# Grammy Pics



## IslandGirl77 (Feb 9, 2006)

Ok, don't know who watched this. I did, I thought it was a little boring. Kanye gets on my nerves, and his outfit disturbed me.


----------



## aziajs (Feb 9, 2006)

I loved the show!!  I always do.  Kanye, Mariah and Christina had the performances of the night!!!

Sly Stone looked crazy.  And that tribute to him was weird, and awkward and I wasn't feeling it.


----------



## IslandGirl77 (Feb 9, 2006)

Ok, I'll give you that, Mariah and Kanye's peformances were cool! That fool didn't need to expose taco meat though! LOL Oh and Christina, other than that...I was little bored.


----------



## aziajs (Feb 9, 2006)

Girl, what _was_ Kanye wearing????  I'm with you.  He looked like he was doing a bad Tony Montana impression.  He looked like he stepped out of Miami circa 1980.


----------



## user2 (Feb 10, 2006)

I was happy for Kelly Clarkson to get 2 Grammys! 
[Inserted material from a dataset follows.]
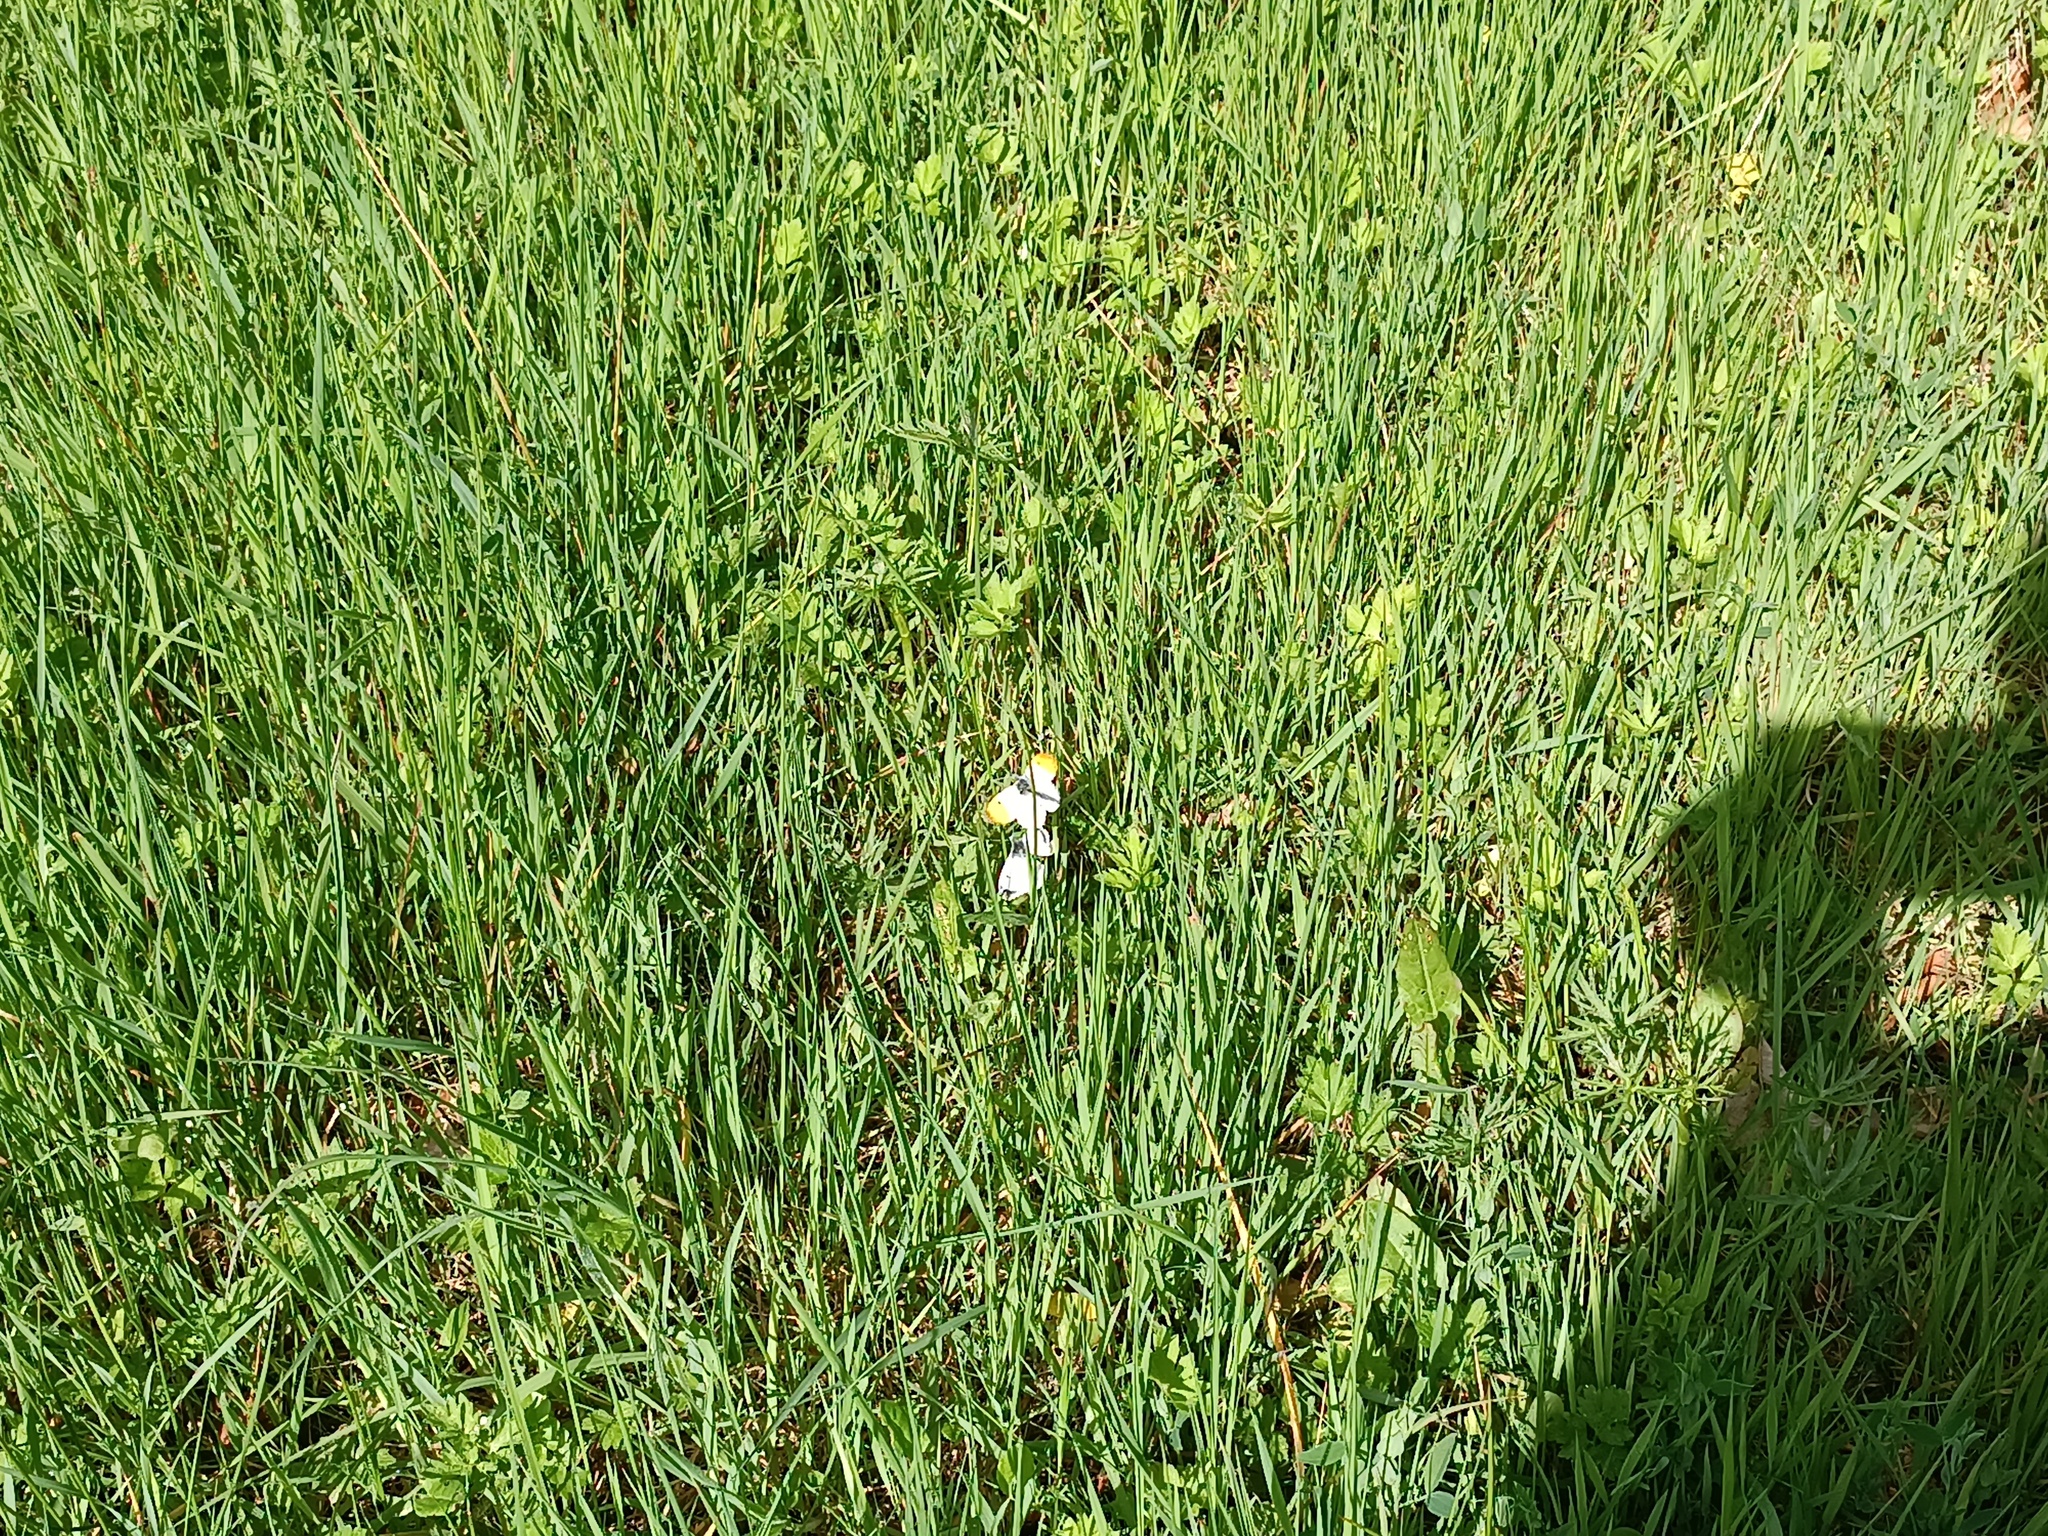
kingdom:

And I can't look at Mariah perfoming! What was she doing with her hands??!?!?!


----------



## x.els.x (Feb 10, 2006)

YAY just finished watching it( it only got aired tonight here in australia)
soo soo GLAD kelly clarkson peformed annnd got 2 grammys
she looked beautiful!


----------



## Corvs Queen (Feb 10, 2006)

All I can say is that I can't wait for the day that Rock is back on top and Billy actually gets the credit he deserves. I am sure that that will many, many, years from now but I want all you Chemical Romance, All American Rejects, Simple Plan lovin' t'weens to realize that without Billy and the Pumpkins, you would'nt have the bands that you adore. I still think that those t'ween bands suck ass, but the Pumpkins were a HUGE infulential role in what "rock" music is today.


----------



## Beautiful1 (Feb 10, 2006)

I Never Watch The Grammies Because They Are Way Too Fake For Me But I Sure Did Love Alicia Keys Dress!


----------



## user4 (Feb 10, 2006)

do you know where i can download it from? i totally forgot about it and I wanna see it!


----------



## d_flawless (Feb 10, 2006)

kelly clarkson's skin looks awful!


----------



## Beautiful1 (Feb 10, 2006)

Quote:

   Originally Posted by *sxychika1014* 
_do you know where i can download it from? i totally forgot about it and I wanna see it!_

 
I Saw It On Yahoo Yesterday!


----------



## Beautiful1 (Feb 10, 2006)

Quote:

   Originally Posted by *d_flawless* 
_kelly clarkson's skin looks awful!_

 
I Was Wondering The Same Thing When I Saw Her Picture I Don't Know Why People Don't Realize That Great Skin Care Goes Hand In Hand With Great Make~up.  You Will Not Have A Flawless Make~up Application If You Have All Kinds Of Things Going On With Your Skin.  I Just Hate When A MA Piles Tons And Tons Of Make~up Onto Skin Trying To Hide Imperfections It Only Causes Them To Stand Out More!


----------



## gigiproductions (Feb 23, 2006)

im mad fiona lost to that corny wack ass pop tart kelly

sean paul ,common and joss stone all look hot


----------